▸ **Do this**
Duplicate the part of the material that opens with the line containing "locality: Big Meadows Plumas Co." and closes with the line containing "locality: Mpio. Leticia, Parque", including both of those lines.

▸ **Material shown**
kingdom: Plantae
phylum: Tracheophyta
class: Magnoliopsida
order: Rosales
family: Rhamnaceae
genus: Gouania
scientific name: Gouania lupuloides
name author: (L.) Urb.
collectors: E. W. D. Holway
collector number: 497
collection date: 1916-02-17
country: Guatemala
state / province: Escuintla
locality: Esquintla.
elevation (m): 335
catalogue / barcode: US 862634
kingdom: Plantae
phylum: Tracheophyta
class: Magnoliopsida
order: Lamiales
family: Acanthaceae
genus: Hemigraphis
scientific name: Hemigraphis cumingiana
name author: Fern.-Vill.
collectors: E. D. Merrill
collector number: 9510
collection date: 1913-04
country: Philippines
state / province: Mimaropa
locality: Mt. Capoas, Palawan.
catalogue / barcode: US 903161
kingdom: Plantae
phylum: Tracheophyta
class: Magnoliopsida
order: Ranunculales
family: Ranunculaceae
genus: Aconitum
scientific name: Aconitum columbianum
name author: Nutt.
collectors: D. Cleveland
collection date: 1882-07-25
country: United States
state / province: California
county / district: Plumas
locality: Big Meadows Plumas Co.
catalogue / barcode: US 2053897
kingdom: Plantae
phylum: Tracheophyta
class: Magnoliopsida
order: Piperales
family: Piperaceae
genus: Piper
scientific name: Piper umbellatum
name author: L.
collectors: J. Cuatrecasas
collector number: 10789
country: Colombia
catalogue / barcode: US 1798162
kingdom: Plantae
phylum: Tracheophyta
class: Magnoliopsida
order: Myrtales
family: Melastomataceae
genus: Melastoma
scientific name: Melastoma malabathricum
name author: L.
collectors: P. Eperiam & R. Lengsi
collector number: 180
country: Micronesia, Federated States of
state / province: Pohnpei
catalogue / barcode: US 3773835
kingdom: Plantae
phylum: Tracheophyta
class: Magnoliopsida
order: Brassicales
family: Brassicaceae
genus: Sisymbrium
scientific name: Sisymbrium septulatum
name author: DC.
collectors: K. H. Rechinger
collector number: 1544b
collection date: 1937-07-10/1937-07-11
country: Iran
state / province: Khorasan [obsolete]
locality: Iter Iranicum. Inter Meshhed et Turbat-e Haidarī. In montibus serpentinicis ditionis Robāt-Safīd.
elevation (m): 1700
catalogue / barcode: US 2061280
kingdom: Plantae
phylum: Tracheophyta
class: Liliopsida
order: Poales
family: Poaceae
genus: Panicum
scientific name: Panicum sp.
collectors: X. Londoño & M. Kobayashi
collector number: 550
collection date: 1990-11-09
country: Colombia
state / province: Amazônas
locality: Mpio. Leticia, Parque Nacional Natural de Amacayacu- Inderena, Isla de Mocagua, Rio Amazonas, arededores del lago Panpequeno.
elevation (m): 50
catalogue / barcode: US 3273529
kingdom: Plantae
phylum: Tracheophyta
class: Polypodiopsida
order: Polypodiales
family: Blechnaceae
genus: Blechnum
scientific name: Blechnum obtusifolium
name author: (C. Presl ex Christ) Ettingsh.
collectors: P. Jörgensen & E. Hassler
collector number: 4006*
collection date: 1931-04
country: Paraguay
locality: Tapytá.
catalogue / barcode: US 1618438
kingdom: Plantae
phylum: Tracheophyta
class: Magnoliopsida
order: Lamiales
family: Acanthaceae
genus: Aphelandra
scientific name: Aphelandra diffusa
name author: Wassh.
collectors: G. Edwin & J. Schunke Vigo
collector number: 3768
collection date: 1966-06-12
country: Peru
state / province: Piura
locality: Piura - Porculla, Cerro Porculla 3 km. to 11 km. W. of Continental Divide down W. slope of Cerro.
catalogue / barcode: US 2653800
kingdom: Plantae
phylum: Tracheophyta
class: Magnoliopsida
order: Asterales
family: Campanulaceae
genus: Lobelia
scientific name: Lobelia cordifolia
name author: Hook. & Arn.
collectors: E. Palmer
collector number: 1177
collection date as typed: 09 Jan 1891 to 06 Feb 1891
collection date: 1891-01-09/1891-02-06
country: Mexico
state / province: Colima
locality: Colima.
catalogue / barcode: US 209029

▸ **Task response**
locality: Big Meadows Plumas Co.
catalogue / barcode: US 2053897
kingdom: Plantae
phylum: Tracheophyta
class: Magnoliopsida
order: Piperales
family: Piperaceae
genus: Piper
scientific name: Piper umbellatum
name author: L.
collectors: J. Cuatrecasas
collector number: 10789
country: Colombia
catalogue / barcode: US 1798162
kingdom: Plantae
phylum: Tracheophyta
class: Magnoliopsida
order: Myrtales
family: Melastomataceae
genus: Melastoma
scientific name: Melastoma malabathricum
name author: L.
collectors: P. Eperiam & R. Lengsi
collector number: 180
country: Micronesia, Federated States of
state / province: Pohnpei
catalogue / barcode: US 3773835
kingdom: Plantae
phylum: Tracheophyta
class: Magnoliopsida
order: Brassicales
family: Brassicaceae
genus: Sisymbrium
scientific name: Sisymbrium septulatum
name author: DC.
collectors: K. H. Rechinger
collector number: 1544b
collection date: 1937-07-10/1937-07-11
country: Iran
state / province: Khorasan [obsolete]
locality: Iter Iranicum. Inter Meshhed et Turbat-e Haidarī. In montibus serpentinicis ditionis Robāt-Safīd.
elevation (m): 1700
catalogue / barcode: US 2061280
kingdom: Plantae
phylum: Tracheophyta
class: Liliopsida
order: Poales
family: Poaceae
genus: Panicum
scientific name: Panicum sp.
collectors: X. Londoño & M. Kobayashi
collector number: 550
collection date: 1990-11-09
country: Colombia
state / province: Amazônas
locality: Mpio. Leticia, Parque Nacional Natural de Amacayacu- Inderena, Isla de Mocagua, Rio Amazonas, arededores del lago Panpequeno.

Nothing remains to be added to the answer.